1. A carrier that actually fit me
Not the trendiest one. The one that fit my body and that I could get on without a YouTube tutorial. In a stairs-and-subway city, wearing the baby is freedom. This was the single most-used item we owned, full stop.
2. A good white noise machine
In a small apartment with prewar walls and a loud street, this did more for everyone’s sleep than any fancy bassinet. It earns its keep covering street noise and the sounds of us existing three feet away. The machine is the MVP.
3. A bassinet that rolled
Something small enough to live next to the bed and roll into the main room during the day, so I wasn’t trapped in the bedroom every nap. In a one-bedroom, mobility mattered more than features.
4. A stash of swaddles / sleep sacks
Once we found the swaddle that worked (after buying three that didn’t), it was magic. We bought multiples of the winner and ignored the rest. Buy one of each first; buy in bulk only after you know which one your baby likes.
5. The right bottles
We went through an embarrassing number of bottles chasing one that didn’t make Theo gassy. The bottle matters more than I expected, especially for a reflux-y or gassy baby. I put the whole tested rundown in its own post, because it got long.
6. A simple play mat
Not the giant plastic activity gym that eats half a living room. A foldable padded mat that gave him a clean, safe place to roll around and gave me ten minutes to drink a coffee. In a small space, anything that folds flat is worth double.
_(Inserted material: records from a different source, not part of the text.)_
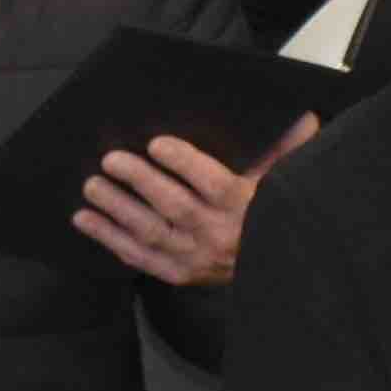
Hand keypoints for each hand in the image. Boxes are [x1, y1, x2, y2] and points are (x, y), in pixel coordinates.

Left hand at [75, 124, 306, 287]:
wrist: (271, 270)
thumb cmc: (269, 215)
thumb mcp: (280, 182)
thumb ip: (286, 150)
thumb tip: (306, 117)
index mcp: (243, 206)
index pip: (211, 183)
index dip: (183, 163)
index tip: (157, 143)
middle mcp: (217, 234)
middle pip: (174, 207)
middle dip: (140, 182)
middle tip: (111, 160)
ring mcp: (194, 257)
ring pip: (150, 232)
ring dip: (117, 209)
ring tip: (92, 187)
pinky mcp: (176, 273)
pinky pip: (137, 256)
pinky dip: (109, 238)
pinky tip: (84, 220)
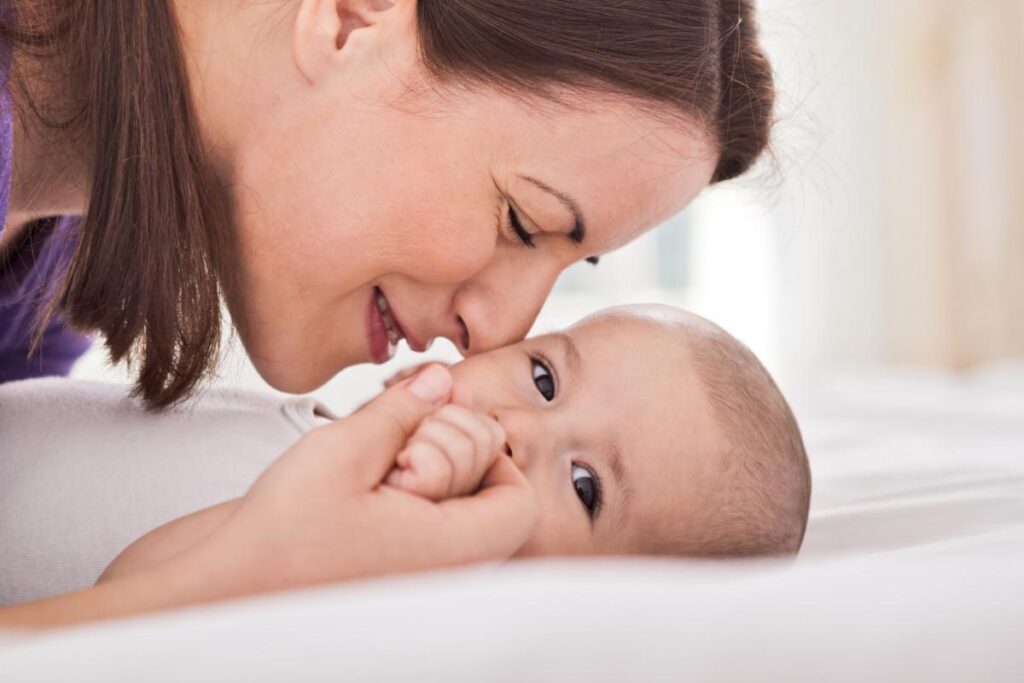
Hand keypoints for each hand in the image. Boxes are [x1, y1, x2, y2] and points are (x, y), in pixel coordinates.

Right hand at [178, 365, 537, 597]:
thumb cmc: (278, 538)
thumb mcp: (343, 453)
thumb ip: (402, 411)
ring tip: (375, 462)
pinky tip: (363, 479)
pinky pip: (426, 525)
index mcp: (447, 550)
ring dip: (429, 470)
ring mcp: (414, 574)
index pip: (520, 504)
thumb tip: (441, 379)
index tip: (442, 431)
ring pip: (459, 511)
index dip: (492, 456)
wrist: (219, 592)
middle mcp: (440, 571)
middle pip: (491, 500)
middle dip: (453, 453)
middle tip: (397, 448)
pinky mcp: (388, 567)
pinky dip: (408, 493)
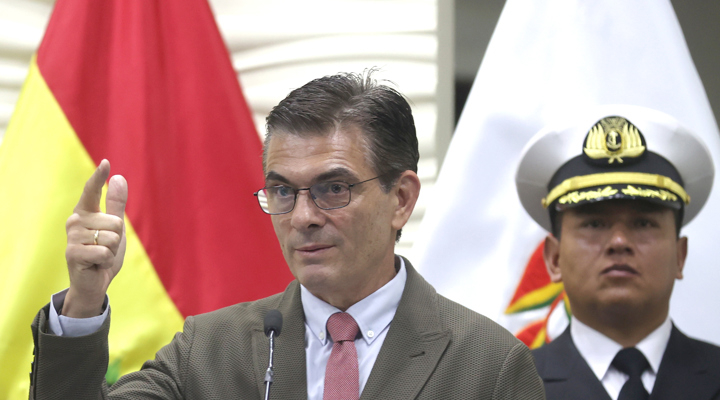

7. A diaper bag that was just a good backpack
I skipped the official “diaper bag” entirely and used a sturdy backpack with enough pockets. Hands free for the subway, didn’t scream “diaper bag,” and I still use it now. The dedicated ones are mostly marketing.
What I’d skip
The wipe warmer. The bottle sterilizer (a pot of water works). Most “developmental” toys: a baby is equally delighted by a wooden spoon. Newborn shoes. The changing table, which in our apartment became a surface we changed him on the floor next to anyway. And honestly, most of what’s marketed as essential. Babies need very little. It’s the parents the industry is really selling to, usually at 3 a.m.
If you’re staring down a registry feeling like you need to buy out the store: you don’t. Get the seven things you’ll actually touch every day, borrow the rest, and let your apartment stay livable.